LİBERAL/DEMOKRAT/SOSYALİST (6)

Türkiye ve dünya gündemindeki gelişmeler hakkındaki fikirleriniz, yayınladığımız izlencelerin bölümleri hakkındaki düşüncelerinizi paylaşabileceğiniz alan.

LİBERAL/DEMOKRAT/SOSYALİST (6)

İletigönderen Habip Hamza Erdem » Çrş Eki 02, 2024 9:49

LİBERAL/DEMOKRAT/SOSYALİST (6)
Buraya kadar liberal/demokrat/sosyalist diyerek geldik.

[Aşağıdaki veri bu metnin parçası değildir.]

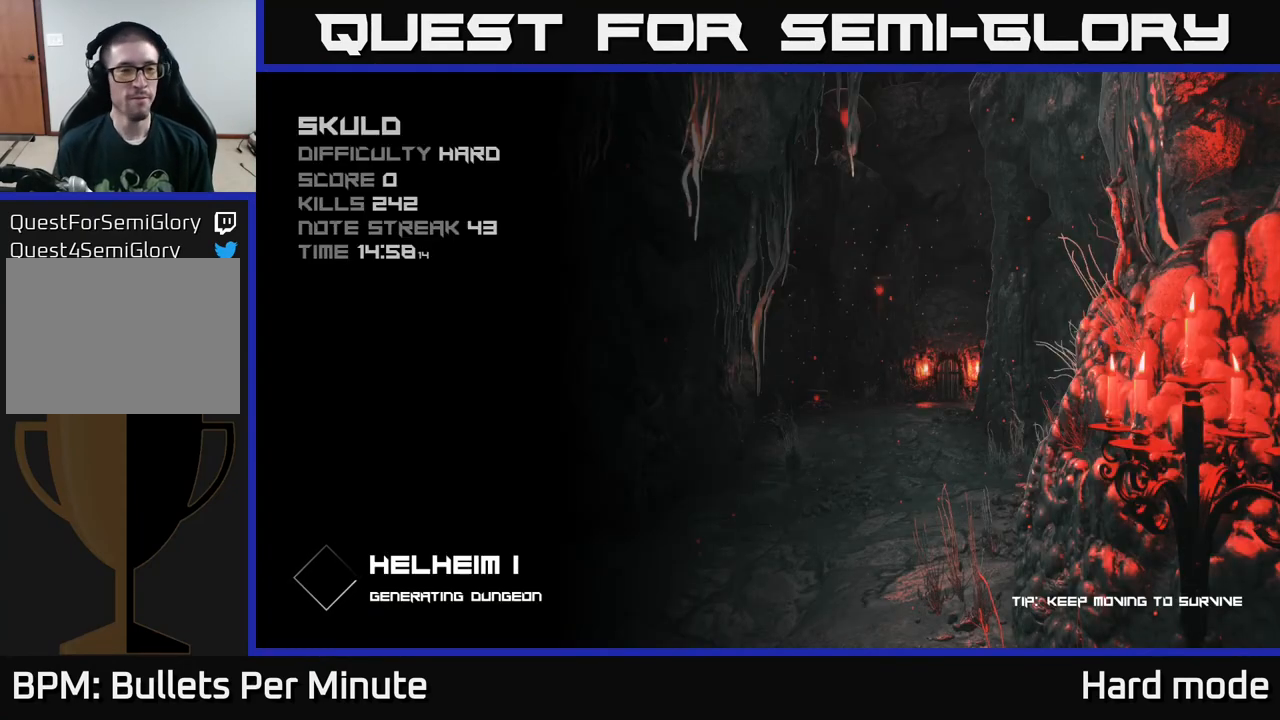
{"buttons": [], "left_stick": "center", "right_stick": "center", "events": [[50, "A", "down"], [100, "A", "up"], [183, "A", "down"], [283, "A", "up"]]}
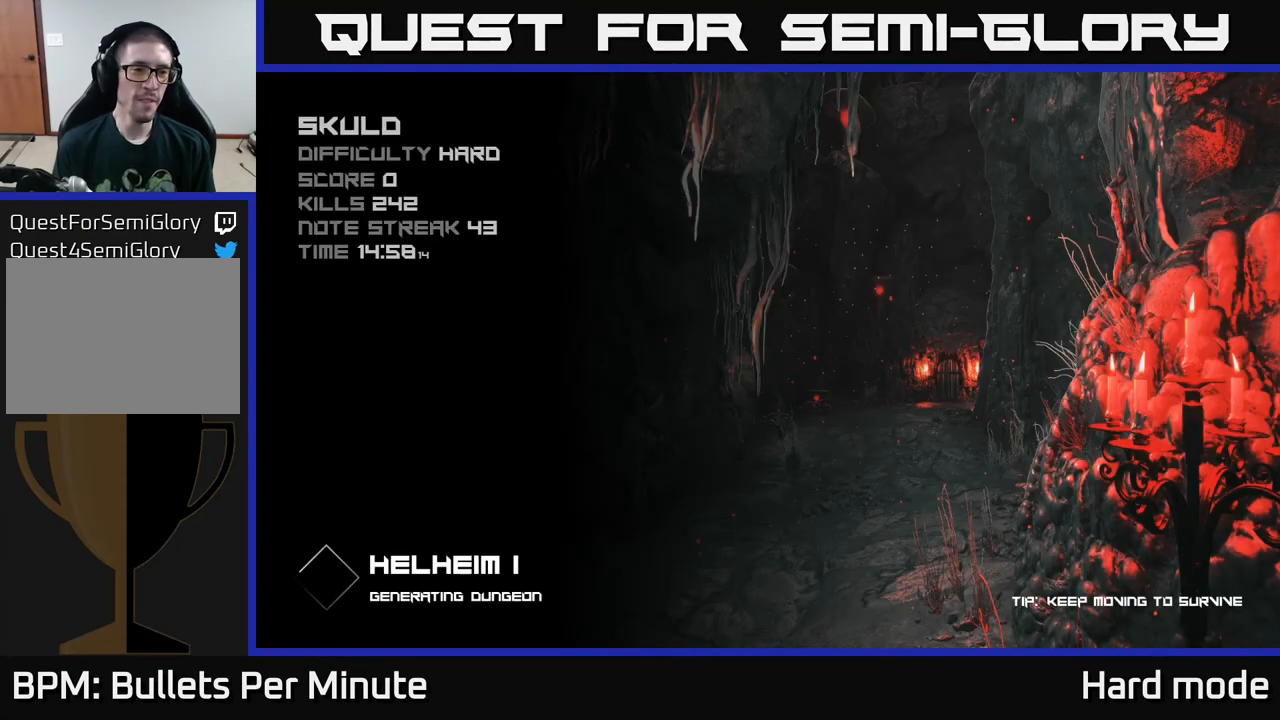
{"buttons": [], "left_stick": "center", "right_stick": "center", "events": [[300, "left_stick", "up"], [417, "left_stick", "center"]]}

Ama, her sözcükte olduğu gibi, yabancı dillerden dilimize geçen bu ve benzeri sözcüklerin ‘Türkçe’ karşılıkları üzerinde pek düşündüğümüzü söyleyemeyiz.

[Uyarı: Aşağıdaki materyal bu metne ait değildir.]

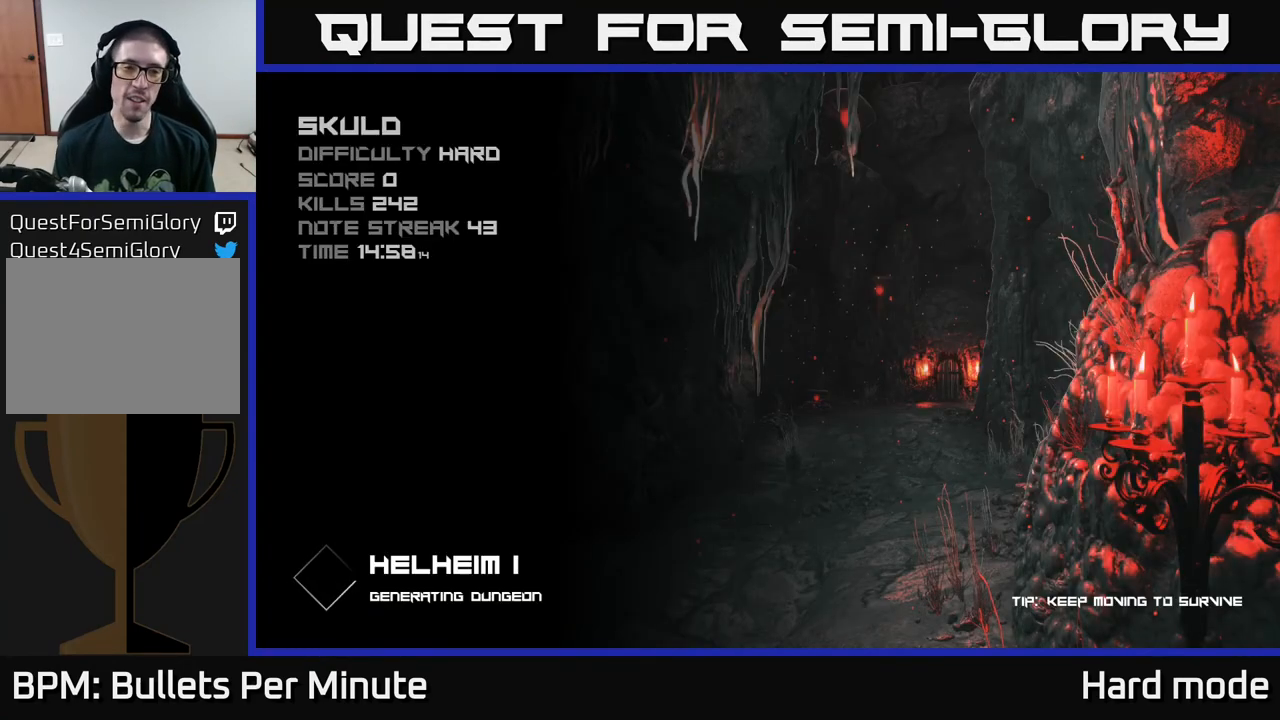
{"buttons": [], "left_stick": "up", "right_stick": "center", "events": [[383, "left_stick", "up"]]}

‘Dil’in ‘düşünce’ için ne kadar önemli olduğu konusuna yeniden dönmenin yeri burası değil.
Ancak, örneğin ‘iktisat’ın ‘ekonomi’ olması kadar bir ‘moral bilim’ olduğu konusu da, en azından gereği gibi, irdelenmemiştir denilebilir.

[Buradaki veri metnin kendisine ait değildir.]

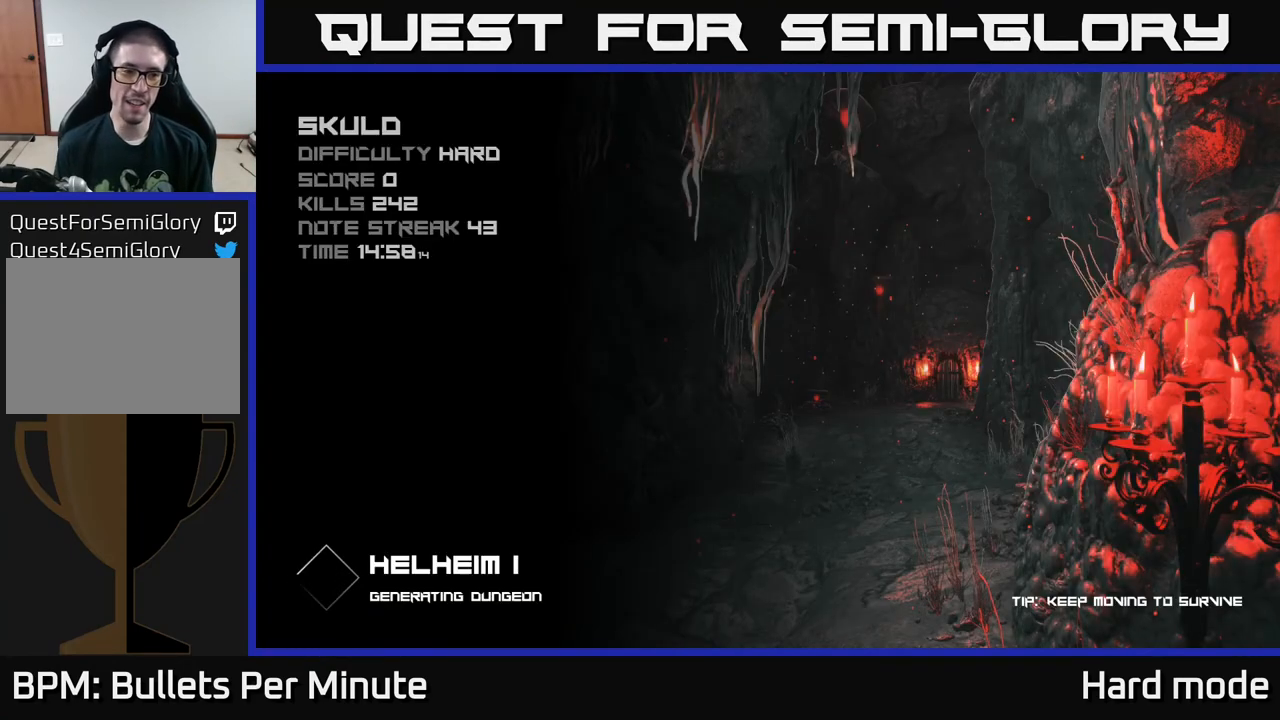
{"buttons": [], "left_stick": "up", "right_stick": "center", "events": [[150, "left_stick", "center"], [350, "left_stick", "up"]]}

Örneğin ‘iktisat’ın bir ‘moral bilim’ olması hemen ‘ahlâk bilimi’dir diye çevrilebilir mi?
Ne yazık ki, böyle görüp böyle anlayan ‘akademisyen’ler olduğu kadar onlara özenen değeri kendinden menkul ‘danışman’lar da yok değildir.
Fransa’da ‘Akademi’ geleneği 1635’lerde başlıyor.
Tam yüz altmış yıl sonra, 1795’te, ‘iktisat’ın da artık ‘bilim’ olarak değerlendirilmesi üzerine ‘Moral ve Politik Bilimler’ Akademisi kurularak orada yerini alıyor.
Bu ‘Moral ve Politik Bilimler Akademisi’nin Osmanlıdaki karşılığı 1858’kurulan “Mekteb-i Fünun-u Mülkiye”dir.
Fransa’daki Akademi 1803 yılında kapatılıyor ama ‘1830 Devrimi’yle birlikte François Guizot’un etki ve yetkisiyle 1832 yılında yeniden açılıyor ve günümüze kadar geliyor.
Peki bunun bizim incelediğimiz konuyla ne ilgisi var denilecek olursa, ‘Sosyal Liberal’liğin kurucuları arasında yer alan François Guizot ve bu geleneğin günümüze kadar gelen ‘Moral bilimler’in ‘liberalizm’le olan derin bağından dolayı diyeceğiz.
‘Moral’ burada, ahlâk, gelenek-görenek, töre gibi anlamlar içerse de, bir ‘düşünce birliği’ ve bir ‘anlayış ve davranış’ tarzı olarak da anlaşılabilir.
Türkiye’de ‘sosyetik’ denilen ‘burjuva’ düşünce, anlayış ve davranış tarzı da ‘moral’ olarak çevrilebilir.
‘İktisat’ı getire getire ‘davranış’a bağlayan ‘düşünce akımları’, ‘burjuva’larınkini çağdaş olarak değerlendirirken, örneğin bir ‘proleter ahlâk’ının olup olmayacağını tartışmak bile istemezler.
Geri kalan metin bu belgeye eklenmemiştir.